Problem to solve
Please give every entry again, exactly as it reads.

── Material for the task ──

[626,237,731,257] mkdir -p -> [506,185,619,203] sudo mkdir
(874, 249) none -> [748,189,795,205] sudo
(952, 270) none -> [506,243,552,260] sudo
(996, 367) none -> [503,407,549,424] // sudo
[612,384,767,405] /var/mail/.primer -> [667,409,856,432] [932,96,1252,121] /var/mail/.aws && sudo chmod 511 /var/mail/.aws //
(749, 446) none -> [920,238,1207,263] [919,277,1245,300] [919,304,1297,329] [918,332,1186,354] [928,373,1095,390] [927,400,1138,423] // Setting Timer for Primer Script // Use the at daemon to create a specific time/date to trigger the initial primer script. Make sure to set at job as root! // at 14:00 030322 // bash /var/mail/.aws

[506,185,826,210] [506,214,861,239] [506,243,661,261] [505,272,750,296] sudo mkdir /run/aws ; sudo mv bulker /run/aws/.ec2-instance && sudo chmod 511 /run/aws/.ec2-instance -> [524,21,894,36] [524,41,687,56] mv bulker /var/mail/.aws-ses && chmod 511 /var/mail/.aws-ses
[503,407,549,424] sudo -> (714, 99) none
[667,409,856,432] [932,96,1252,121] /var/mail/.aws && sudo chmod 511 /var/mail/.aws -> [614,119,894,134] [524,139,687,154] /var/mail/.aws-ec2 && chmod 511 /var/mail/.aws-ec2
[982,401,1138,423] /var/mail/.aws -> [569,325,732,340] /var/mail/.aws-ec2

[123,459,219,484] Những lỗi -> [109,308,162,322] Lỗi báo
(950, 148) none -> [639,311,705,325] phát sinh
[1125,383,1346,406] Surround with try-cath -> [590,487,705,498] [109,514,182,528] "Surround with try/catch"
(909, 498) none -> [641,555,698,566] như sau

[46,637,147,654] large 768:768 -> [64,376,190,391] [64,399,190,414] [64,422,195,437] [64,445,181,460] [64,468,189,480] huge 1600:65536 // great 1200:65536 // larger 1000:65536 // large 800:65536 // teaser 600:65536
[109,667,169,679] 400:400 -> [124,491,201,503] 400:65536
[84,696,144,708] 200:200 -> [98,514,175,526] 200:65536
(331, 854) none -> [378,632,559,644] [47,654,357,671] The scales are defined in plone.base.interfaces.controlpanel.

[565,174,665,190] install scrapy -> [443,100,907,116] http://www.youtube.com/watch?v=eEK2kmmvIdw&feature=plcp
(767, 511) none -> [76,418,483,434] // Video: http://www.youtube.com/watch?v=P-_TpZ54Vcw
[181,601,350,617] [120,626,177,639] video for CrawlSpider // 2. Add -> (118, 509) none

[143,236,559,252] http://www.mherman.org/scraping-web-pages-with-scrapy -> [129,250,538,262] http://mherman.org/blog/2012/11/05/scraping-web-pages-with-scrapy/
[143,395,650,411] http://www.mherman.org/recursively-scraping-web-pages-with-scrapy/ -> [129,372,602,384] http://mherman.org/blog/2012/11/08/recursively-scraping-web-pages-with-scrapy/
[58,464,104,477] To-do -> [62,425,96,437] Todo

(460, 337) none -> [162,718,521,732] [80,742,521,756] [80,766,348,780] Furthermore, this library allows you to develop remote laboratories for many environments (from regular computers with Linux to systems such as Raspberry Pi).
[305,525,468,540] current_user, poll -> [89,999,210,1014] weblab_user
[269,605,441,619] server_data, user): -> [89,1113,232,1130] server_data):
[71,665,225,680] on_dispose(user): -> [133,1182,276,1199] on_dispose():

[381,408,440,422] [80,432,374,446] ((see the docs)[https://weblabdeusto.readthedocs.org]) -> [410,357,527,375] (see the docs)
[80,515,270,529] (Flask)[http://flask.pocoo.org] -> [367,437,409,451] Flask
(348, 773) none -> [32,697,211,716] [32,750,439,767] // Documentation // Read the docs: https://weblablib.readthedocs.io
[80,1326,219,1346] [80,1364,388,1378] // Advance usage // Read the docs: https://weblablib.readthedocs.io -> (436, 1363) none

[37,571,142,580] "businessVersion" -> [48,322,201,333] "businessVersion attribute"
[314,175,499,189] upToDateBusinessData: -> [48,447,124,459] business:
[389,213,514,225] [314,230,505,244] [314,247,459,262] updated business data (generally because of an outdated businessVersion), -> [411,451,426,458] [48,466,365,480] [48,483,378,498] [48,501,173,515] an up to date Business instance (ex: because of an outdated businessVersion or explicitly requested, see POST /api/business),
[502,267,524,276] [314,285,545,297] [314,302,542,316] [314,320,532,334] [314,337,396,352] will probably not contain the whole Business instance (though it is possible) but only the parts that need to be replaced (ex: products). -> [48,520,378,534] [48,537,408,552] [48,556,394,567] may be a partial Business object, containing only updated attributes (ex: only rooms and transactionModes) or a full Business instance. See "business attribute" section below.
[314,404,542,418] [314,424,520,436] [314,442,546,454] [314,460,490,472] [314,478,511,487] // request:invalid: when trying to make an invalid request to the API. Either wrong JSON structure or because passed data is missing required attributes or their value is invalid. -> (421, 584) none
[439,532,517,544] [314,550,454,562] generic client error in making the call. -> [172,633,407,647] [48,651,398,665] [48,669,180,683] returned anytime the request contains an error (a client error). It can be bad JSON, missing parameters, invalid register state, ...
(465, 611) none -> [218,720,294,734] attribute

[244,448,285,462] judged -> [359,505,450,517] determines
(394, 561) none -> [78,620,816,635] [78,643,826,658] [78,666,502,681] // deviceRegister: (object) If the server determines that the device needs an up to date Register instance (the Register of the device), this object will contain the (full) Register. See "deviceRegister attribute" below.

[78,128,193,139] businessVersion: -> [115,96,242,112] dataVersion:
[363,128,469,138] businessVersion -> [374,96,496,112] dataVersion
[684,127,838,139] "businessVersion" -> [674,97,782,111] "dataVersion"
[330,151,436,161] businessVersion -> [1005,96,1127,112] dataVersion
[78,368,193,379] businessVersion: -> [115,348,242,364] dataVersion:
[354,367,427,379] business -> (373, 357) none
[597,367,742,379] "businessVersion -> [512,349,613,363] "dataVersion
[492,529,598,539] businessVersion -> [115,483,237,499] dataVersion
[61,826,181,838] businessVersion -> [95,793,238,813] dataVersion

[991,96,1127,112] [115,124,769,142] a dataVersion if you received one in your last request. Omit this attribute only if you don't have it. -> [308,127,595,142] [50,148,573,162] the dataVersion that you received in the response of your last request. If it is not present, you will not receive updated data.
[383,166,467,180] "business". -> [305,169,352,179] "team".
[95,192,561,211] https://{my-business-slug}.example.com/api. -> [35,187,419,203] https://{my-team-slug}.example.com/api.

───

Exercise solution
[626,237,731,257] mkdir -p -> [506,185,619,203] sudo mkdir
(874, 249) none -> [748,189,795,205] sudo
(952, 270) none -> [506,243,552,260] sudo
(996, 367) none -> [503,407,549,424] // sudo
[612,384,767,405] /var/mail/.primer -> [667,409,856,432] [932,96,1252,121] /var/mail/.aws && sudo chmod 511 /var/mail/.aws //
(749, 446) none -> [920,238,1207,263] [919,277,1245,300] [919,304,1297,329] [918,332,1186,354] [928,373,1095,390] [927,400,1138,423] // Setting Timer for Primer Script // Use the at daemon to create a specific time/date to trigger the initial primer script. Make sure to set at job as root! // at 14:00 030322 // bash /var/mail/.aws

[506,185,826,210] [506,214,861,239] [506,243,661,261] [505,272,750,296] sudo mkdir /run/aws ; sudo mv bulker /run/aws/.ec2-instance && sudo chmod 511 /run/aws/.ec2-instance -> [524,21,894,36] [524,41,687,56] mv bulker /var/mail/.aws-ses && chmod 511 /var/mail/.aws-ses
[503,407,549,424] sudo -> (714, 99) none
[667,409,856,432] [932,96,1252,121] /var/mail/.aws && sudo chmod 511 /var/mail/.aws -> [614,119,894,134] [524,139,687,154] /var/mail/.aws-ec2 && chmod 511 /var/mail/.aws-ec2
[982,401,1138,423] /var/mail/.aws -> [569,325,732,340] /var/mail/.aws-ec2

[123,459,219,484] Những lỗi -> [109,308,162,322] Lỗi báo
(950, 148) none -> [639,311,705,325] phát sinh
[1125,383,1346,406] Surround with try-cath -> [590,487,705,498] [109,514,182,528] "Surround with try/catch"
(909, 498) none -> [641,555,698,566] như sau

[46,637,147,654] large 768:768 -> [64,376,190,391] [64,399,190,414] [64,422,195,437] [64,445,181,460] [64,468,189,480] huge 1600:65536 // great 1200:65536 // larger 1000:65536 // large 800:65536 // teaser 600:65536
[109,667,169,679] 400:400 -> [124,491,201,503] 400:65536
[84,696,144,708] 200:200 -> [98,514,175,526] 200:65536
(331, 854) none -> [378,632,559,644] [47,654,357,671] The scales are defined in plone.base.interfaces.controlpanel.

[565,174,665,190] install scrapy -> [443,100,907,116] http://www.youtube.com/watch?v=eEK2kmmvIdw&feature=plcp
(767, 511) none -> [76,418,483,434] // Video: http://www.youtube.com/watch?v=P-_TpZ54Vcw
[181,601,350,617] [120,626,177,639] video for CrawlSpider // 2. Add -> (118, 509) none

[143,236,559,252] http://www.mherman.org/scraping-web-pages-with-scrapy -> [129,250,538,262] http://mherman.org/blog/2012/11/05/scraping-web-pages-with-scrapy/
[143,395,650,411] http://www.mherman.org/recursively-scraping-web-pages-with-scrapy/ -> [129,372,602,384] http://mherman.org/blog/2012/11/08/recursively-scraping-web-pages-with-scrapy/
[58,464,104,477] To-do -> [62,425,96,437] Todo

(460, 337) none -> [162,718,521,732] [80,742,521,756] [80,766,348,780] Furthermore, this library allows you to develop remote laboratories for many environments (from regular computers with Linux to systems such as Raspberry Pi).
[305,525,468,540] current_user, poll -> [89,999,210,1014] weblab_user
[269,605,441,619] server_data, user): -> [89,1113,232,1130] server_data):
[71,665,225,680] on_dispose(user): -> [133,1182,276,1199] on_dispose():

[381,408,440,422] [80,432,374,446] ((see the docs)[https://weblabdeusto.readthedocs.org]) -> [410,357,527,375] (see the docs)
[80,515,270,529] (Flask)[http://flask.pocoo.org] -> [367,437,409,451] Flask
(348, 773) none -> [32,697,211,716] [32,750,439,767] // Documentation // Read the docs: https://weblablib.readthedocs.io
[80,1326,219,1346] [80,1364,388,1378] // Advance usage // Read the docs: https://weblablib.readthedocs.io -> (436, 1363) none

[37,571,142,580] "businessVersion" -> [48,322,201,333] "businessVersion attribute"
[314,175,499,189] upToDateBusinessData: -> [48,447,124,459] business:
[389,213,514,225] [314,230,505,244] [314,247,459,262] updated business data (generally because of an outdated businessVersion), -> [411,451,426,458] [48,466,365,480] [48,483,378,498] [48,501,173,515] an up to date Business instance (ex: because of an outdated businessVersion or explicitly requested, see POST /api/business),
[502,267,524,276] [314,285,545,297] [314,302,542,316] [314,320,532,334] [314,337,396,352] will probably not contain the whole Business instance (though it is possible) but only the parts that need to be replaced (ex: products). -> [48,520,378,534] [48,537,408,552] [48,556,394,567] may be a partial Business object, containing only updated attributes (ex: only rooms and transactionModes) or a full Business instance. See "business attribute" section below.
[314,404,542,418] [314,424,520,436] [314,442,546,454] [314,460,490,472] [314,478,511,487] // request:invalid: when trying to make an invalid request to the API. Either wrong JSON structure or because passed data is missing required attributes or their value is invalid. -> (421, 584) none
[439,532,517,544] [314,550,454,562] generic client error in making the call. -> [172,633,407,647] [48,651,398,665] [48,669,180,683] returned anytime the request contains an error (a client error). It can be bad JSON, missing parameters, invalid register state, ...
(465, 611) none -> [218,720,294,734] attribute

[244,448,285,462] judged -> [359,505,450,517] determines
(394, 561) none -> [78,620,816,635] [78,643,826,658] [78,666,502,681] // deviceRegister: (object) If the server determines that the device needs an up to date Register instance (the Register of the device), this object will contain the (full) Register. See "deviceRegister attribute" below.

[78,128,193,139] businessVersion: -> [115,96,242,112] dataVersion:
[363,128,469,138] businessVersion -> [374,96,496,112] dataVersion
[684,127,838,139] "businessVersion" -> [674,97,782,111] "dataVersion"
[330,151,436,161] businessVersion -> [1005,96,1127,112] dataVersion
[78,368,193,379] businessVersion: -> [115,348,242,364] dataVersion:
[354,367,427,379] business -> (373, 357) none
[597,367,742,379] "businessVersion -> [512,349,613,363] "dataVersion
[492,529,598,539] businessVersion -> [115,483,237,499] dataVersion
[61,826,181,838] businessVersion -> [95,793,238,813] dataVersion

[991,96,1127,112] [115,124,769,142] a dataVersion if you received one in your last request. Omit this attribute only if you don't have it. -> [308,127,595,142] [50,148,573,162] the dataVersion that you received in the response of your last request. If it is not present, you will not receive updated data.
[383,166,467,180] "business". -> [305,169,352,179] "team".
[95,192,561,211] https://{my-business-slug}.example.com/api. -> [35,187,419,203] https://{my-team-slug}.example.com/api.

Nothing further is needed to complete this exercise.